• [Exercise instructions]: Look below for the line containing "それはそれは、のんきというか"; from there through the line containing "2,26 миллиарда приходится на долю", both lines included, please set down each line exactly and nothing else.

• [Record excerpts]:
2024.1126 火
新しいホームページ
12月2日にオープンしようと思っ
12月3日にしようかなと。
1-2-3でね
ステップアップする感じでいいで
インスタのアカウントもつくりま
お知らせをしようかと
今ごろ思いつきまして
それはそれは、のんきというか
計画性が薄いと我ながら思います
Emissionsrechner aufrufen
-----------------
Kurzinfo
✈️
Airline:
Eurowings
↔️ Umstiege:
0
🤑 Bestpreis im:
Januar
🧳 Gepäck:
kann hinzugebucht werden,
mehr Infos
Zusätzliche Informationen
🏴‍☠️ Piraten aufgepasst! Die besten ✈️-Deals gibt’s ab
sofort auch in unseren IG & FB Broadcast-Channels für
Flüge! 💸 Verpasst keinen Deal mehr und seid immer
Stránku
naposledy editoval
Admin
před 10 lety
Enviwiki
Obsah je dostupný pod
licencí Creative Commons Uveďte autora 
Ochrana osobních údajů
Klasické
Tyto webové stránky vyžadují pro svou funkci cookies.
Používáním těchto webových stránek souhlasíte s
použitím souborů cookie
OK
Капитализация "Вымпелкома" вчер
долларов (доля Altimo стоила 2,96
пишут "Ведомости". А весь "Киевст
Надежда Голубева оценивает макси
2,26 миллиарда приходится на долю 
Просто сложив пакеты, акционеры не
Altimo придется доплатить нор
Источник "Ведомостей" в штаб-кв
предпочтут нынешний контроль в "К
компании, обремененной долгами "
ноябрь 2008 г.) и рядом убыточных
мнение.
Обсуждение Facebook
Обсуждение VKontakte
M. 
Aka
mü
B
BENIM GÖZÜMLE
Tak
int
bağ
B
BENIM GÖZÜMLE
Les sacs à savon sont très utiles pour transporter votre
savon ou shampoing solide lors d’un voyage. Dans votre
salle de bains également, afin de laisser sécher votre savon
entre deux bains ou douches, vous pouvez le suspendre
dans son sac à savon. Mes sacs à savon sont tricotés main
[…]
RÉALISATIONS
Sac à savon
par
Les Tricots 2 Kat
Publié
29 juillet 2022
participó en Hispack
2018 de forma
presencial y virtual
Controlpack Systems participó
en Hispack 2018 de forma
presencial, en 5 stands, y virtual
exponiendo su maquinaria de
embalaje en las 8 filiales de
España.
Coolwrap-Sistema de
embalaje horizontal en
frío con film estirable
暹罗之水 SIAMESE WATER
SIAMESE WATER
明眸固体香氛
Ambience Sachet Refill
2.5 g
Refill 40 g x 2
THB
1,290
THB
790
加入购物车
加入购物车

• [Written response]:
それはそれは、のんきというか
計画性が薄いと我ながら思います
Emissionsrechner aufrufen
-----------------
Kurzinfo
✈️
Airline:
Eurowings
↔️ Umstiege:
0
🤑 Bestpreis im:
Januar
🧳 Gepäck:
kann hinzugebucht werden,
mehr Infos
Zusätzliche Informationen
🏴‍☠️ Piraten aufgepasst! Die besten ✈️-Deals gibt’s ab
sofort auch in unseren IG & FB Broadcast-Channels für
Flüge! 💸 Verpasst keinen Deal mehr und seid immer
Stránku
naposledy editoval
Admin
před 10 lety
Enviwiki
Obsah je dostupný pod
licencí Creative Commons Uveďte autora 
Ochrana osobních údajů
Klasické
Tyto webové stránky vyžadují pro svou funkci cookies.
Používáním těchto webových stránek souhlasíte s
použitím souborů cookie
OK
Капитализация "Вымпелкома" вчер
долларов (доля Altimo стоила 2,96
пишут "Ведомости". А весь "Киевст
Надежда Голубева оценивает макси
2,26 миллиарда приходится на долю 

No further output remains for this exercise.